Study text:
=== Section Start ===

An Update on Evolv Stock
We have actually been covering this Bawston area company on and off for more than five years when we first came across it for an article on AI startups doing physical security. It popped up a couple of years later on another list of high-tech startups developing safety solutions for smart cities. In 2021, Evolv decided to merge with a special purpose acquisition company (SPAC). At the time, we found enough to like the company but had zero inclination of buying shares until we could see the numbers behind the shiny investor deck. The merger went through in July 2021 and the newly minted Evolv Technology stock shares followed the usual SPAC trajectory over the last couple of years. In other words, straight into the dumpster.
While it seemed that Evolv Technology stock was headed to the dustbin of public company history, the company has clawed its way back over the last few months to a market cap of just south of $1 billion. Is there a reason for optimism or is this typical meme stock shenanigans?
The Good News About Evolv Stock
Let’s start with the positives. The company ended 2022 with more than $55 million in revenue, a 136% year-over-year increase. That’s actually more than what Evolv predicted in its shiny investor deck back in early 2021. We definitely have to give them points for hitting what seemed like a pie-in-the-sky number when most other SPACs have fallen way short.
The company also added nearly 300 new customers, a 255% year-over-year increase. Here are a few more numbers Evolv management highlighted in the most recent investor presentation:
Let’s unpack the most important number – those 2,267 subscriptions, which represents growth of 222% year-over-year. These are generally four-year software and service commitments from customers who either outright buy or lease Evolv Express, the company’s touchless screening solution. The long-term plan is to get out of the hardware business and become a pure software/security-as-a–service (SaaS) company where customers mainly lease the hardware. We tend to favor businesses with SaaS models because they offer more predictable and consistent annual recurring revenue (ARR) streams.

=== Section End ===

Data records:
=== Section Start ===

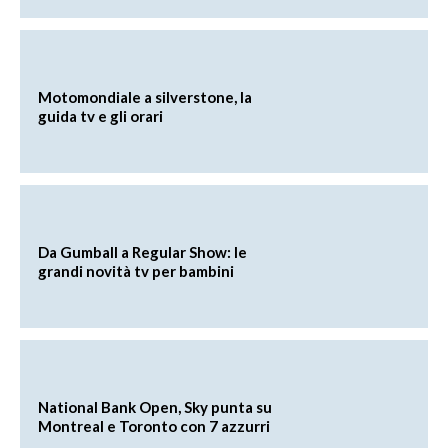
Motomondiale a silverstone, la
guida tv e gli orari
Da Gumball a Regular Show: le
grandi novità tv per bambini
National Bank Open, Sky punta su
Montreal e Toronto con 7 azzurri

=== Section End ===
=== Section Start ===

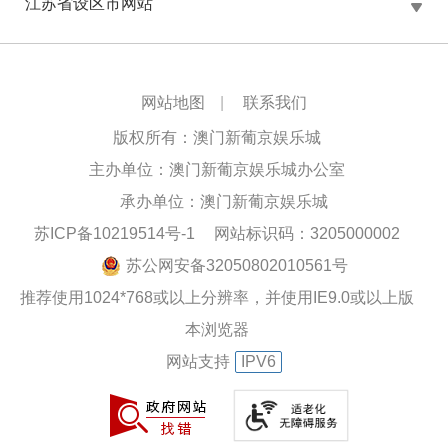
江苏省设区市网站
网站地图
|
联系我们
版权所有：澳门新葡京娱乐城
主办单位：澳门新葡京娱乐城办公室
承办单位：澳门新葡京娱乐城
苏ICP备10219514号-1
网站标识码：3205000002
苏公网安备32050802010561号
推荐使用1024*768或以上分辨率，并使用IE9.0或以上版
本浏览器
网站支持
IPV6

=== Section End ===

Tasks for this exercise:
1. Decide whether each statement agrees with the Evolv article, answering yes or no and quoting the exact words of the article that settle it: (a) Evolv merged with a special purpose acquisition company in 2021. (b) Evolv's 2022 revenue fell short of what its investor deck had predicted. (c) The subscriptions are generally two-year software and service commitments.
2. Retype everything in the Evolv article from "An Update on" down to "into the dumpster.".
The listing was taken from a different source than the Evolv article.

Answers for this exercise:
1.
(a) Yes: "In 2021, Evolv decided to merge with a special purpose acquisition company (SPAC)."
(b) No: "That’s actually more than what Evolv predicted in its shiny investor deck back in early 2021."
(c) No: "These are generally four-year software and service commitments"

2.
An Update on Evolv Stock
We have actually been covering this Bawston area company on and off for more than five years when we first came across it for an article on AI startups doing physical security. It popped up a couple of years later on another list of high-tech startups developing safety solutions for smart cities. In 2021, Evolv decided to merge with a special purpose acquisition company (SPAC). At the time, we found enough to like the company but had zero inclination of buying shares until we could see the numbers behind the shiny investor deck. The merger went through in July 2021 and the newly minted Evolv Technology stock shares followed the usual SPAC trajectory over the last couple of years. In other words, straight into the dumpster.